Leveraging the extensive NCHS-CDC linked data repository, this project will assess linkage results from three PPRL tools currently in use or in development within the Department of Health and Human Services (HHS). NCHS-CDC will conduct analyses comparing linkage results obtained through the tools with linked data resources developed using gold standard linkage methods.
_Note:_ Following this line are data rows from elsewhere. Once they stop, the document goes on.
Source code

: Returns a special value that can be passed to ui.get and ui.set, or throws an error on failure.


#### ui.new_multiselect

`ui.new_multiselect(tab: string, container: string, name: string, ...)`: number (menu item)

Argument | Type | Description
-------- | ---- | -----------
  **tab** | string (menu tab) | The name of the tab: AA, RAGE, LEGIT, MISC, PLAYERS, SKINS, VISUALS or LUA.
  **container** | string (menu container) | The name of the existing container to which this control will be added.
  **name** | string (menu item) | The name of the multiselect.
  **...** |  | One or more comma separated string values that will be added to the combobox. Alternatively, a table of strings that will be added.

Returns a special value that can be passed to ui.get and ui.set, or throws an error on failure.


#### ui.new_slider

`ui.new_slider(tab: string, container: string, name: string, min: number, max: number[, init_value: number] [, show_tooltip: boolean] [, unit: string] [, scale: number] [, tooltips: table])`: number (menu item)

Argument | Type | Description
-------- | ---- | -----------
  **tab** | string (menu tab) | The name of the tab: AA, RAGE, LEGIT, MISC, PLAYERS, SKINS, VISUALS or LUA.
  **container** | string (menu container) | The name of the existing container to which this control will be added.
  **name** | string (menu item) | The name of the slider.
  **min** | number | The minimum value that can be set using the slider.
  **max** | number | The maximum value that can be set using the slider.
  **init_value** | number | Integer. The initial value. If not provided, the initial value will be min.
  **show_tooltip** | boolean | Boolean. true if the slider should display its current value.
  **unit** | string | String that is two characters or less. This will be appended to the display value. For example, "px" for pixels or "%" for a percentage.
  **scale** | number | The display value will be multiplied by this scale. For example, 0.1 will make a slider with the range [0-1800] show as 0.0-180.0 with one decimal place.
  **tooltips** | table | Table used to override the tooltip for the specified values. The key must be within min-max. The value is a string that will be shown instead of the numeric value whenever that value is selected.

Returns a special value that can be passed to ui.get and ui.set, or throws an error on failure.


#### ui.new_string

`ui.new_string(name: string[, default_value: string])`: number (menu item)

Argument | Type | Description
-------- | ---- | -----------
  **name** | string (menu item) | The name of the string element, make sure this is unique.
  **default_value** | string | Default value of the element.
The project will assess a variety of scenarios, including PII that is non-standardized, incomplete (e.g., missing unique identification numbers), and of varying levels of quality.
PROJECT PURPOSE & GOALS
To foster transparency and increase confidence in the validity of data resources created through PPRL, this project will assess open-source and commercial PPRL tools and gather lessons learned regarding working with PPRL.
The purpose of this project is to address the following objectives:
Adapt open-source PPRL tools and obtain licenses for commercial PPRL tools.
Compare PPRL tools’ performance to the benchmark NCHS-CDC linked data files.
Conduct an analysis that considers the security and re-identification risks of the three PPRL tools to join records across multiple data sources.
Engage HHS stakeholders and disseminate findings of the project.